Tumblr question: Have you seen studies that show that trans brains are different from other people’s brains and are more similar to the gender that they identify as? I’ve seen some (only in regard to male/female genders) and am curious of your opinion on them.

I have seen some of those studies. There are also studies showing just the opposite (that there is no such thing as a male/female brain). There have ALWAYS been women (and men) who embody characteristics traditionally considered to belong to the opposite sex, and in my view we should celebrate those outliers rather than pathologizing them.  But let’s assume there is some validity to the studies you mention. For me, the existential question is this: Which is the more compassionate, less risky, and more inclusive response: (1.) to DEconstruct gender (as we Second Wave feminists started to do) and encourage people to express themselves in (more conventionally understood) “masculine” or “feminine” ways as they choose, while accepting the bodies they actually are, or (2.) to leap to the conclusion that the one and only solution to the problem of “feeling” like the opposite sex is to attack it with a surgeon’s scalpel and steroids, which can cause serious health problems that must be monitored and managed? Just because the medical profession CAN create a facsimile of a male from a female body, should it? For me, the choice is clear (except in a few rare cases, primarily intersex people).

I fully understand WHY a person feels they need to change their body to match their mind, but the very idea that there is such a thing as a male or female brain is really just that—an idea. If a female dog behaves more like a male dog, does the female dog think about acquiring a penis? We can’t know, and of course, we aren’t dogs, but we ARE animals, exquisite products of evolution. I resonate with the poet Mary Oliver’s advice: “You only have to let the soft animal of your body love what it loves.”

4 thoughts on “

  1. The brain is a complex and very plastic organ. There are some general differences that distinguish the brains of males from those of females, but males who live as transwomen still have “male brains.” Google this article by a reputable brain institute: Cereb Cortex. 2011 Nov ;21(11):2525-33. doi: 10.1093/cercor/bhr032. Epub 2011 Apr 5 .
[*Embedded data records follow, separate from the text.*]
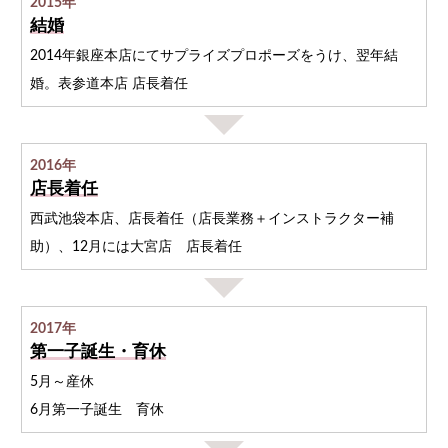
2015年
結婚
2014年銀座本店にてサプライズプロポーズをうけ、翌年結
婚。表参道本店 店長着任
2016年
店長着任
西武池袋本店、店長着任（店長業務＋インストラクター補
助）、12月には大宮店 店長着任
2017年
第一子誕生・育休
5月～産休
6月第一子誕生 育休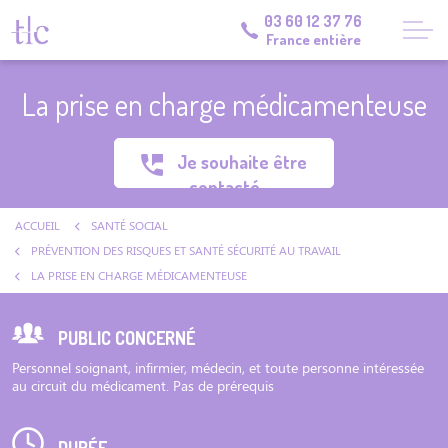
03 60 12 37 76
France entière
La prise en charge médicamenteuse
Je souhaite être
contacté
ACCUEIL
SANTÉ SOCIAL
PRÉVENTION DES RISQUES ET SANTÉ SÉCURITÉ AU TRAVAIL
LA PRISE EN CHARGE MÉDICAMENTEUSE
PUBLIC CONCERNÉ
Personnel soignant, infirmier, médecin, et toute personne intéressée
au circuit du médicament. Pas de prérequis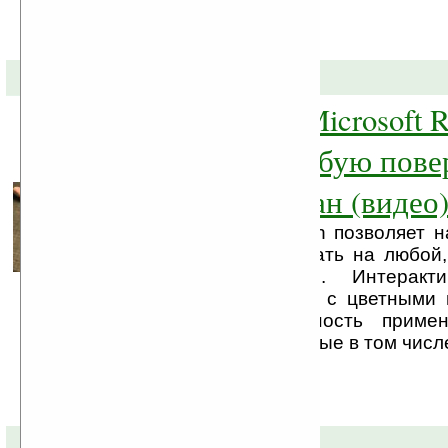
20-10-2011 »
OmniTouch от Microsoft R
превращает любую пове
сенсорный экран (видео
Технология OmniTouch позволяет 
буквы, а также рисовать на любой
ровной поверхности. Интеракт
поддерживает работу с цветными 
Также есть возможность примен
жесты, мультисенсорные в том числ
20-05-2010 »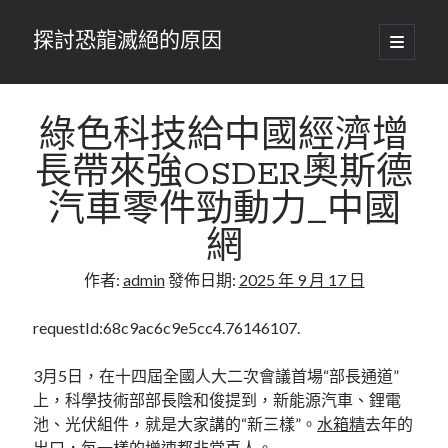
探討恐龍滅絕的原因
開
啟
主
要
選
單
綠色科技給中國經濟增
長帶來強OSDER奧斯德
汽車零件勁動力_中國
網
作者:
admin
發佈日期:
2025 年 9 月 17 日
requestId:68c9ac6c9e5cc4.76146107.
3月5日，在十四屆全國人大二次會議首場“部長通道”
上，科學技術部部長陰和俊提到，新能源汽車、鋰電
池、光伏組件，就是大家講的“新三樣”。
水箱精
去年的
出口，每一樣的增速都非常喜人。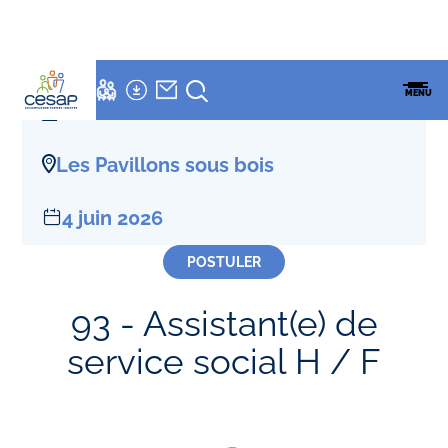
LETTRE
NEWSLETTER
Accueil
»
Offres D'emploi
»
Assistant(e) de service social H / F
ESPACES
ENSEMBLE
CESAP
FAMILLES
MENU
CESAP
FORMATION
CDI
Les Pavillons sous bois
4 juin 2026
POSTULER
93 - Assistant(e) de
service social H / F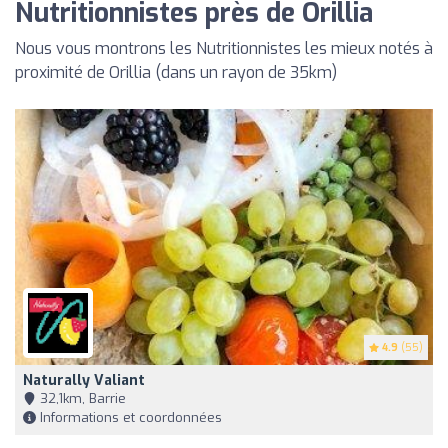
Nutritionnistes près de Orillia
Nous vous montrons les Nutritionnistes les mieux notés à
proximité de Orillia (dans un rayon de 35km)
4.9
(55)
Naturally Valiant
32,1km, Barrie
Informations et coordonnées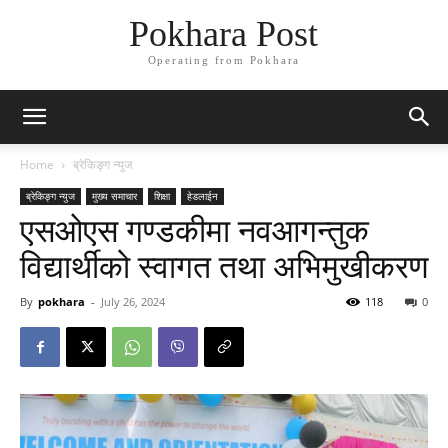
Pokhara Post
Operating from Pokhara
Home
ब्रेकिङ्ग न्युज
ब्रेकिङ्ग न्युज
मुख्य समाचार
शिक्षा
हेडलाईन
एसओएस गण्डकीमा नवआगन्तुक
विद्यार्थीको स्वागत तथा अभिमुखीकरण
By
pokhara
-
July 26, 2024
118
0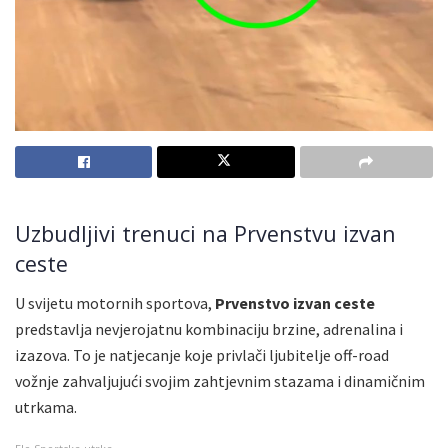
Uzbudljivi trenuci na Prvenstvu izvan
ceste
U svijetu motornih sportova,
Prvenstvo izvan ceste
predstavlja nevjerojatnu kombinaciju brzine, adrenalina i
izazova. To je natjecanje koje privlači ljubitelje off-road
vožnje zahvaljujući svojim zahtjevnim stazama i dinamičnim
utrkama.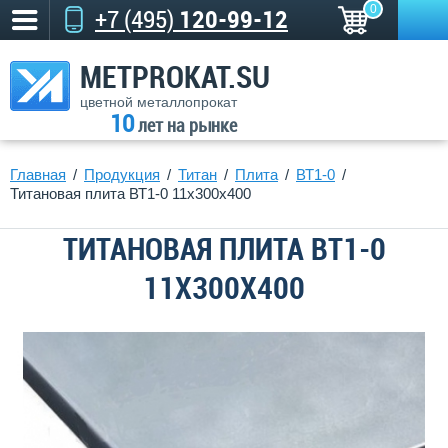
0
+7 (495)
120-99-12
METPROKAT.SU
цветной металлопрокат
10
лет на рынке
Главная
Продукция
Титан
Плита
ВТ1-0
Титановая плита ВТ1-0 11х300х400
ТИТАНОВАЯ ПЛИТА ВТ1-0
11Х300Х400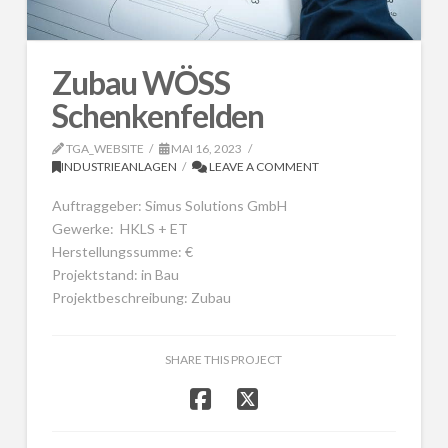
Zubau WÖSS
Schenkenfelden
TGA_WEBSITE
MAI 16, 2023
INDUSTRIEANLAGEN
LEAVE A COMMENT
Auftraggeber: Simus Solutions GmbH
Gewerke: HKLS + ET
Herstellungssumme: €
Projektstand: in Bau
Projektbeschreibung: Zubau
SHARE THIS PROJECT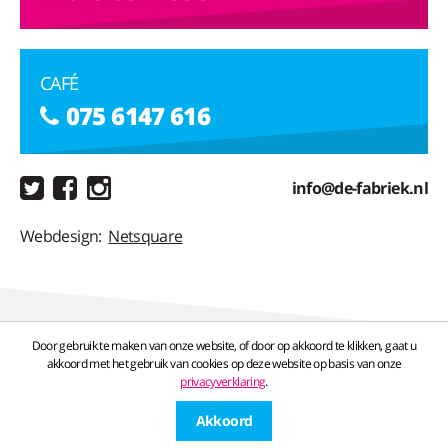
CAFÉ
075 6147 616
info@de-fabriek.nl
Webdesign:
Netsquare
Door gebruik te maken van onze website, of door op akkoord te klikken, gaat u
akkoord met het gebruik van cookies op deze website op basis van onze
privacyverklaring
.
Jan Sijbrandsteeg 12,
1502 BA
Zaandam
Akkoord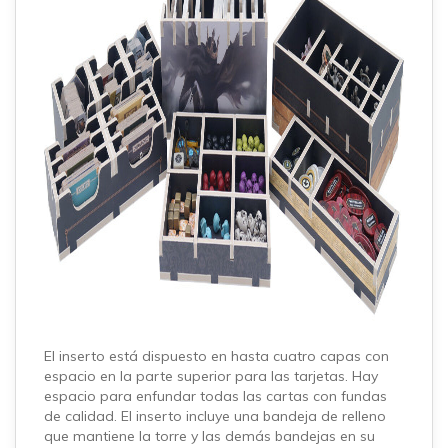
El inserto está dispuesto en hasta cuatro capas con
espacio en la parte superior para las tarjetas. Hay
espacio para enfundar todas las cartas con fundas
de calidad. El inserto incluye una bandeja de relleno
que mantiene la torre y las demás bandejas en su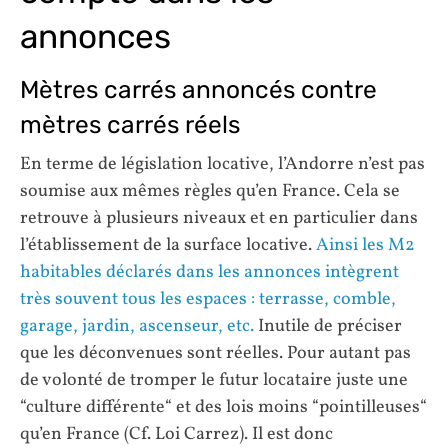
annonces
Mètres carrés annoncés contre
mètres carrés réels
En terme de législation locative, l’Andorre n’est pas
soumise aux mêmes règles qu’en France. Cela se
retrouve à plusieurs niveaux et en particulier dans
l’établissement de la surface locative.
Ainsi les M2
habitables déclarés dans les annonces intègrent
très souvent tous les espaces : terrasse, comble,
garage, jardin, ascenseur, etc.
Inutile de préciser
que les déconvenues sont réelles. Pour autant pas
de volonté de tromper le futur locataire juste une
“culture différente“ et des lois moins “pointilleuses“
qu’en France (Cf. Loi Carrez). Il est donc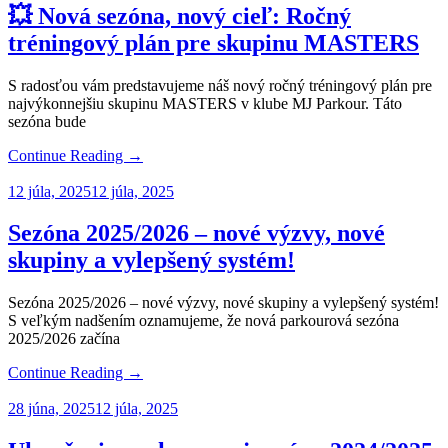
💥 Nová sezóna, nový cieľ: Ročný
tréningový plán pre skupinu MASTERS
S radosťou vám predstavujeme náš nový ročný tréningový plán pre
najvýkonnejšiu skupinu MASTERS v klube MJ Parkour. Táto
sezóna bude
Continue Reading →
12 júla, 2025
12 júla, 2025
Sezóna 2025/2026 – nové výzvy, nové
skupiny a vylepšený systém!
Sezóna 2025/2026 – nové výzvy, nové skupiny a vylepšený systém!
S veľkým nadšením oznamujeme, že nová parkourová sezóna
2025/2026 začína
Continue Reading →
28 júna, 2025
12 júla, 2025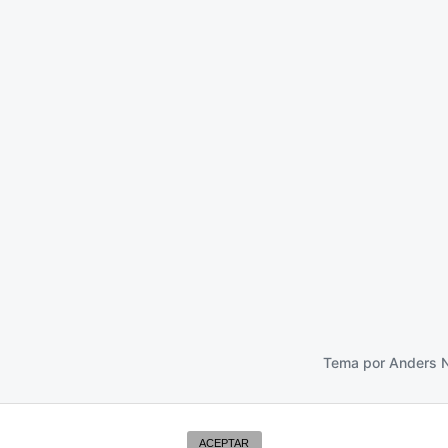
uiste fuerte
11 febrero 2022
Tema por
Anders 
ACEPTAR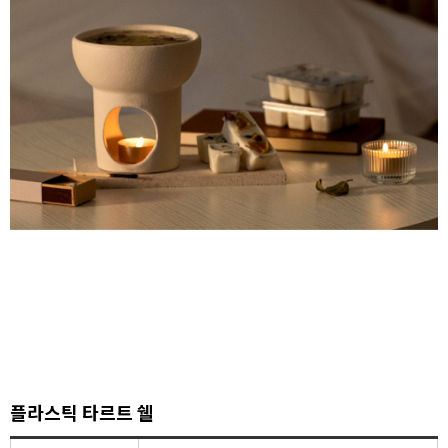
플라스틱 타르트 쉘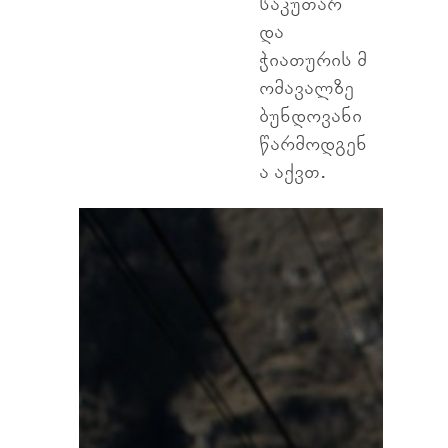
საკუთარ
და
ჭიათურის მ
ომავალზე
ბუნდოვანი
წარმოდგენ
ა აქვთ.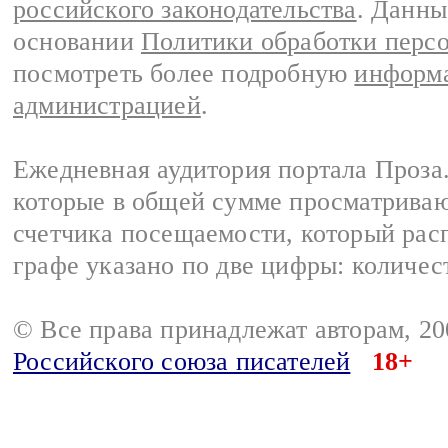
российского законодательства
. Данны
основании
Политики обработки перс
посмотреть более подробную
информа
администрацией
.
Ежедневная аудитория портала Проза.
которые в общей сумме просматрива
счетчика посещаемости, который расп
графе указано по две цифры: количес
© Все права принадлежат авторам, 2
Российского союза писателей
18+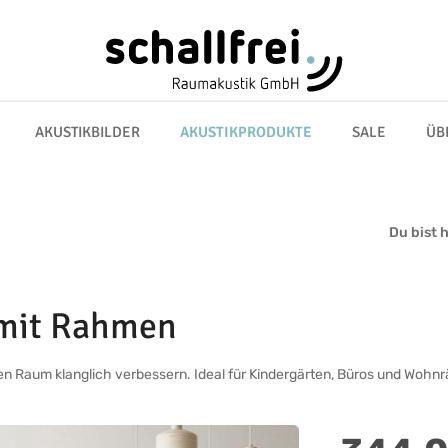
AKUSTIKBILDER
AKUSTIKPRODUKTE
SALE
ÜB
Du bist h
 mit Rahmen
n Raum klanglich verbessern. Ideal für Kindergärten, Büros und Wohn
Regulärer Preis: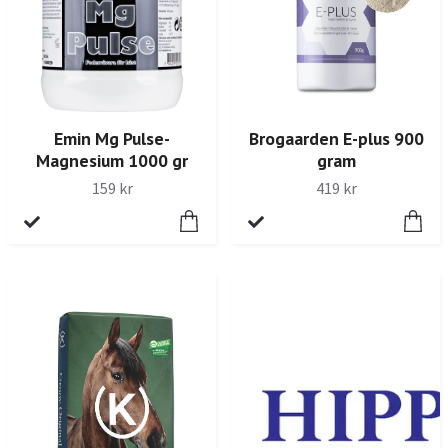
Emin Mg Pulse-
Brogaarden E-plus 900
Magnesium 1000 gr
gram
159 kr
419 kr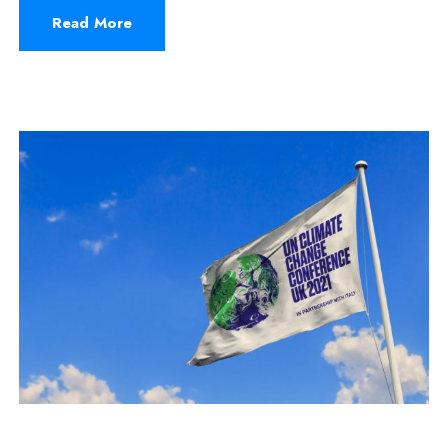
Read More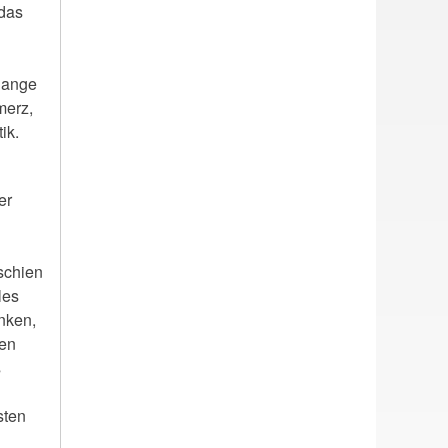
 das
 lange
merz,
ik.
er
n
schien
les
anken,
hen
s
sten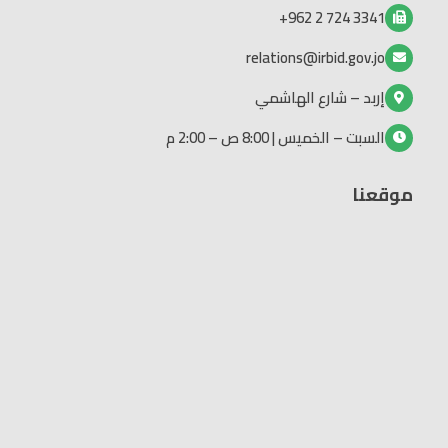
3341 724 2 962+
relations@irbid.gov.jo
إربد – شارع الهاشمي
السبت – الخميس | 8:00 ص – 2:00 م
موقعنا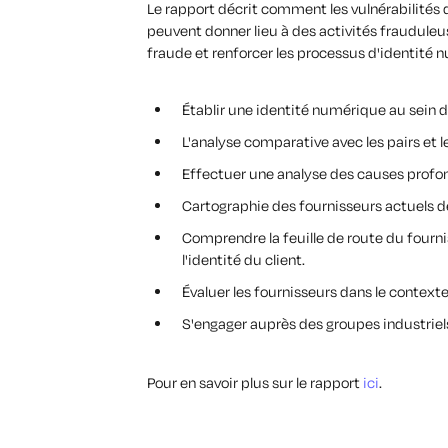
Le rapport décrit comment les vulnérabilités 
peuvent donner lieu à des activités fraudule
fraude et renforcer les processus d'identité 
Établir une identité numérique au sein d
L'analyse comparative avec les pairs et l
Effectuer une analyse des causes profonde
Cartographie des fournisseurs actuels de 
Comprendre la feuille de route du fourn
l'identité du client.
Évaluer les fournisseurs dans le context
S'engager auprès des groupes industriels 
Pour en savoir plus sur le rapport
ici
.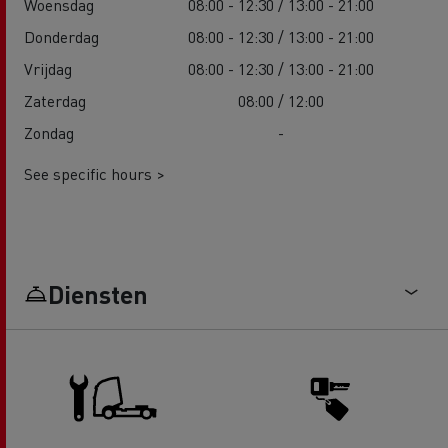
Woensdag
08:00 - 12:30 / 13:00 - 21:00
Donderdag
08:00 - 12:30 / 13:00 - 21:00
Vrijdag
08:00 - 12:30 / 13:00 - 21:00
Zaterdag
08:00 / 12:00
Zondag
-
See specific hours >
Diensten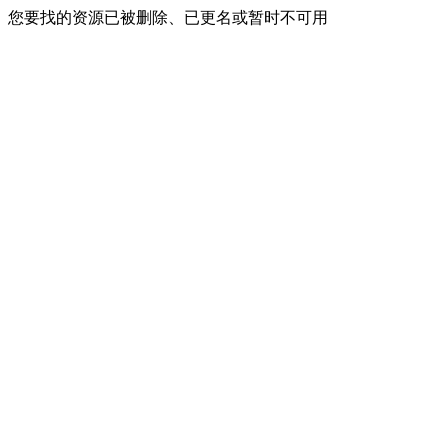
您要找的资源已被删除、已更名或暂时不可用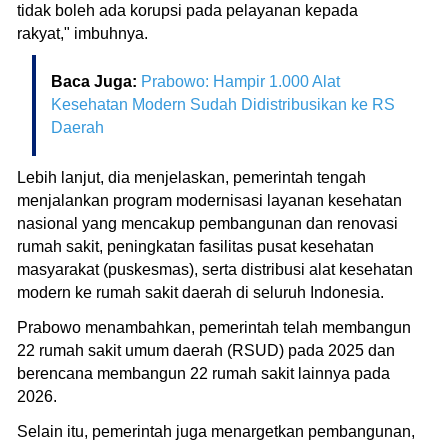
tidak boleh ada korupsi pada pelayanan kepada
rakyat," imbuhnya.
Baca Juga:
Prabowo: Hampir 1.000 Alat
Kesehatan Modern Sudah Didistribusikan ke RS
Daerah
Lebih lanjut, dia menjelaskan, pemerintah tengah
menjalankan program modernisasi layanan kesehatan
nasional yang mencakup pembangunan dan renovasi
rumah sakit, peningkatan fasilitas pusat kesehatan
masyarakat (puskesmas), serta distribusi alat kesehatan
modern ke rumah sakit daerah di seluruh Indonesia.
Prabowo menambahkan, pemerintah telah membangun
22 rumah sakit umum daerah (RSUD) pada 2025 dan
berencana membangun 22 rumah sakit lainnya pada
2026.
Selain itu, pemerintah juga menargetkan pembangunan,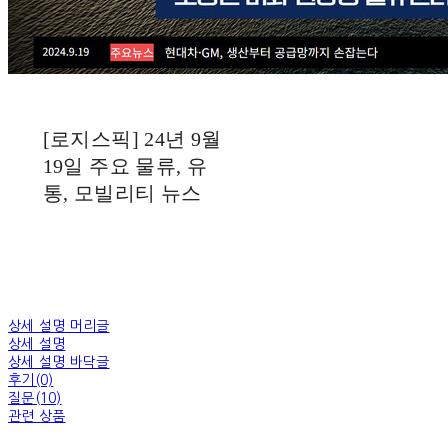
[로지스픽] 24년 9월
19일 주요 물류, 유
통, 모빌리티 뉴스
상세 설명 머리글
상세 설명
상세 설명 바닥글
후기(0)
질문(10)
관련 상품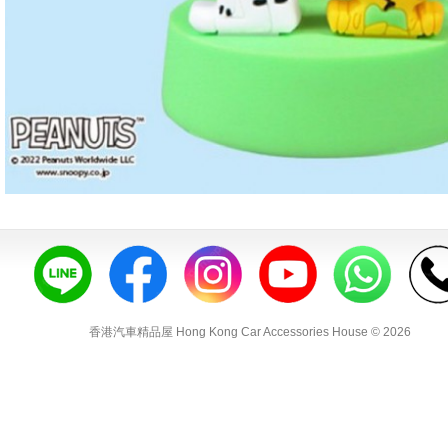
香港汽車精品屋 Hong Kong Car Accessories House © 2026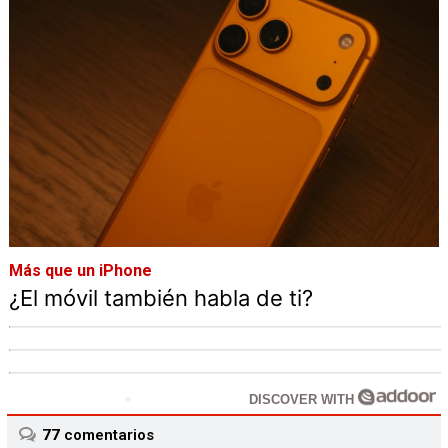
Más que un iPhone
¿El móvil también habla de ti?
DISCOVER WITH
77
comentarios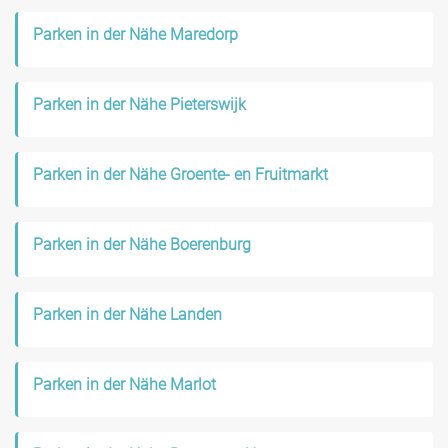
Parken in der Nähe Maredorp
Parken in der Nähe Pieterswijk
Parken in der Nähe Groente- en Fruitmarkt
Parken in der Nähe Boerenburg
Parken in der Nähe Landen
Parken in der Nähe Marlot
    However, the brain is a very plastic structure, and the activities of an individual will change some structures in the brain over time. The studies claiming “female brains” in males who present as transwomen, and “male brains” in females who present as transmen, are examining these areas of plasticity; these are not inherent differences. Just as some activities are more typically engaged in by one sex or another, certain characteristics of these structures will more typically be found in one sex or another. A male who spends a lot of time thinking about fashion and makeup will have some microscopic brain characteristics similar to females who spend a lot of time thinking about fashion and makeup, and a female who spends a lot of time fixing cars will show some characteristics similar to a male who spends a lot of time in similar pursuits. This does not mean that the man who likes makeup has a “female” brain or the woman who fixes cars has a “male” brain. These are differences in the plastic areas of the brain after years of activity, not the areas we believe to be inborn.

    Furthermore, the brains of transwomen often also show hyper-male areas (structures with measurements in the opposite direction of females). This is consistent with my experience of many transwomen whose behaviors toward females seem over-the-top male-typical in the realm of demanding agreement and compliance from females. These hyper-male areas could also just be poorly understood abnormalities which might eventually provide more insights into treatments.

    There are also, unsurprisingly, areas not associated with sex differences that show abnormalities in adult males who present as transwomen and are consistent with other disorders which involve self-perception, such as anorexia and schizophrenia. This may mean that new and more effective treatments for transgender individuals may be possible which would help people be more comfortable with the body in which they were born.